Swollen, sturdy and strong; such portrayals of the grounded female figure unfurl across rooms two and three in Rego’s effort to convey genuine female experience. Rego unmasks violence against women by adopting a motif of animals, as she famously says, ‘if you make them into animals you can do anything, can’t you?’ Across the following decades, Rego constructs several artistic sequences such as the ‘Red Monkey’ and ‘Dog Women’ series to provide a voice for women persistently unlistened to.


In room two, the earlier ‘Red Monkey’ works subvert the viewers’ expectations of gender; paintings such as Wife Cuts off Red Monkey’s Tail (1981) grotesquely illustrate the emasculation and cruelty enacted upon the male monkey figure by a female perpetrator.

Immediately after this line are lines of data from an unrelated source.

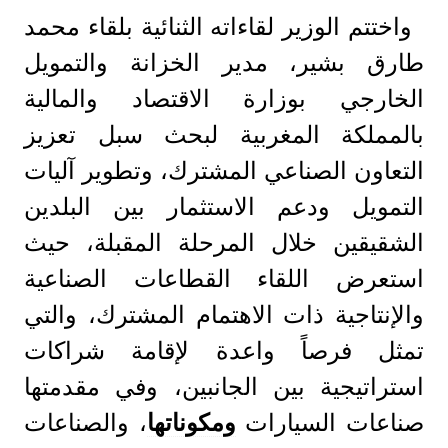
واختتم الوزير لقاءاته الثنائية بلقاء محمد
طارق بشير، مدير الخزانة والتمويل
الخارجي بوزارة الاقتصاد والمالية
بالمملكة المغربية لبحث سبل تعزيز
التعاون الصناعي المشترك، وتطوير آليات
التمويل ودعم الاستثمار بين البلدين
الشقيقين خلال المرحلة المقبلة، حيث
استعرض اللقاء القطاعات الصناعية
والإنتاجية ذات الاهتمام المشترك، والتي
تمثل فرصاً واعدة لإقامة شراكات
استراتيجية بين الجانبين، وفي مقدمتها
صناعات السيارات
ومكوناتها
، والصناعات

This particular painting recalls Salazar Vomiting the Homeland as the monkey throws up in agony and fear, therefore subtly augmenting a political message within Rego’s work. Although Wife Cuts off Red Monkey’s Tail is framed by marital intimacy (the monkey often represents Rego’s husband Victor Willing), a wider message of women wishing to untether themselves from male oppression is expressed. This expression of female power illuminates masculine fears: women being awakened to their autonomy and abandoning beliefs of male superiority would fatally injure the patriarchy. The cartoonish characterisations of the ‘Red Monkey’ series, not yet stylistically distinctive of Rego’s signature female figures, reveal the transition from Rego’s earlier Pop-inspired abstraction into figurative work.

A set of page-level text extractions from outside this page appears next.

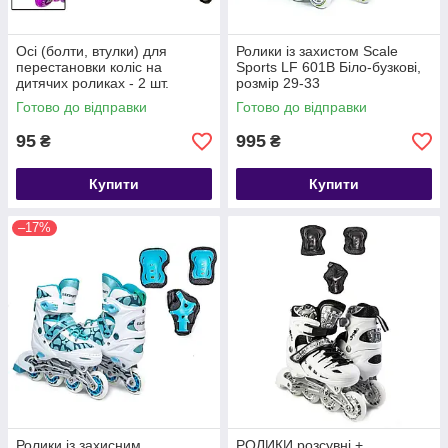
Осі (болти, втулки) для
Ролики із захистом Scale
перестановки коліс на
Sports LF 601B Біло-бузкові,
дитячих роликах - 2 шт.
розмір 29-33
Готово до відправки
Готово до відправки
95
995
₴
₴
Купити
Купити
–17%
Ролики із захисним
РОЛИКИ розсувні +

Rego’s ‘Dog Women’ sought to engage with ideas of female servility, previously subverted in ‘Red Monkey’. The three works Love, Lush and Sleeper (1994) which dominate one wall, depict credible and convincing yet dejected women. The passivity of their contorted limbs is unnerving, and further heightened by Rego’s partial exclusion of shadow, exuding an ominous impression that the figures are floating in some sort of timeless, liminal space: neither wholly woman or dog, dead or alive, static or in motion. Rego unceremoniously depicts the subservience of female companionship in her ‘Dog Women’ series, and stirs fear within the powerless viewer by situating them as a mere bystander to such inhumanity. Rego successfully narrates the vulnerability of female domesticity in the bold statements of her animal series, while pertaining to the idea of ‘obedience’ and ‘defiance’. Through occupying an unknown space, Rego’s figures together obey and defy feminine expectations. The passivity of the ‘Dog Women’ align with contemporary ideas of domestic female servitude, yet their observed passivity reveals a state of inferiority and provokes anxiety within the viewer for the women’s encumbered position.


Room three continues this politicisation of female persecution. Rego passionately protested the result of Portugal’s unsuccessful 1998 referendum to legalise abortion, in her stark artistic representations of illegal backstreet operations. Rego intends that these scenes are feared and repulsive, yet without ‘blood, gore or anything to sicken, because people wouldn’t look at it then.’ Like her political works of the 1960s, Rego understands how to rebel while remaining within the system. These works ‘make people look’, and were therefore able to infiltrate a wider public circle and contribute to the successful second abortion referendum in 2007.


In Obedience and Defiance, running until the 19th April, Paula Rego narrates the unsung stories of female struggle and perseverance, her works illustrating the timeless feud between persecution and resistance in both gender and class politics. Visiting viewers will be indebted to the emotive intelligence in Rego’s pieces, encountering fear within the work as well as themselves.